Assigned task:
Start at the line below containing "by author |" and stop at the line containing "2.1. Corpus collection". Repeat every line of that stretch exactly, and nothing outside it.

Task data:

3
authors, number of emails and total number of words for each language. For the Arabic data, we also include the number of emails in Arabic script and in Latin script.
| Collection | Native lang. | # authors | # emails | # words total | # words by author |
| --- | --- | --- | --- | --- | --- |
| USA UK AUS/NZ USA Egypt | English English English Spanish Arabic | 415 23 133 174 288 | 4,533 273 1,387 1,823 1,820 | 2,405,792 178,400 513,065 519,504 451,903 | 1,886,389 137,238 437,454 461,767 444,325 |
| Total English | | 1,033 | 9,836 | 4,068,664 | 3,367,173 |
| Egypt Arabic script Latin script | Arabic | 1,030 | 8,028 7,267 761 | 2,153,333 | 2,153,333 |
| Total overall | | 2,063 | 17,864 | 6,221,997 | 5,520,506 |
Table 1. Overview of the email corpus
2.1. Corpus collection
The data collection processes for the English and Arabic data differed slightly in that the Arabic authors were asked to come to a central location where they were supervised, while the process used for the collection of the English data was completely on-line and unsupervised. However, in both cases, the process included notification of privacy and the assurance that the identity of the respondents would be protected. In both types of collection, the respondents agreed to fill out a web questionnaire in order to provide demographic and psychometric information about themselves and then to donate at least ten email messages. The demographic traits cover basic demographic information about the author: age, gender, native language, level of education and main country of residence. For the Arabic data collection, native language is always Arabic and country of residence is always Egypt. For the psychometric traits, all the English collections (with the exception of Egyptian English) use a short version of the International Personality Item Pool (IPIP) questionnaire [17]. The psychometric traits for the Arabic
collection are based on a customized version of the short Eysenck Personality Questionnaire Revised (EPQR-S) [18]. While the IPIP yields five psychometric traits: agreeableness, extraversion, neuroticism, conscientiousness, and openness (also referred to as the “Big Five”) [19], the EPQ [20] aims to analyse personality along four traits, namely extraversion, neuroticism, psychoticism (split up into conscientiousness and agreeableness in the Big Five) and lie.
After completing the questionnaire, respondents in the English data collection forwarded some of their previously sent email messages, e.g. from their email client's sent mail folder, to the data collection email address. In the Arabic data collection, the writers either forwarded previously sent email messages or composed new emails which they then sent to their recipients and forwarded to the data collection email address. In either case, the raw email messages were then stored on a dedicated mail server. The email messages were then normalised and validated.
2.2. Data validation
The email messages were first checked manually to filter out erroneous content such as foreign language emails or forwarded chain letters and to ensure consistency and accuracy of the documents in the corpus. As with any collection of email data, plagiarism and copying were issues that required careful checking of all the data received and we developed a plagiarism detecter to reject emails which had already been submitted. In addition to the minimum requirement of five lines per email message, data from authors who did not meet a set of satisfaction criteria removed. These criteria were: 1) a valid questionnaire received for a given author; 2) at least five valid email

Solution:
| Collection | Native lang. | # authors | # emails | # words total | # words by author |
| --- | --- | --- | --- | --- | --- |
| USA UK AUS/NZ USA Egypt | English English English Spanish Arabic | 415 23 133 174 288 | 4,533 273 1,387 1,823 1,820 | 2,405,792 178,400 513,065 519,504 451,903 | 1,886,389 137,238 437,454 461,767 444,325 |
| Total English | | 1,033 | 9,836 | 4,068,664 | 3,367,173 |
| Egypt Arabic script Latin script | Arabic | 1,030 | 8,028 7,267 761 | 2,153,333 | 2,153,333 |
| Total overall | | 2,063 | 17,864 | 6,221,997 | 5,520,506 |
Table 1. Overview of the email corpus
2.1. Corpus collection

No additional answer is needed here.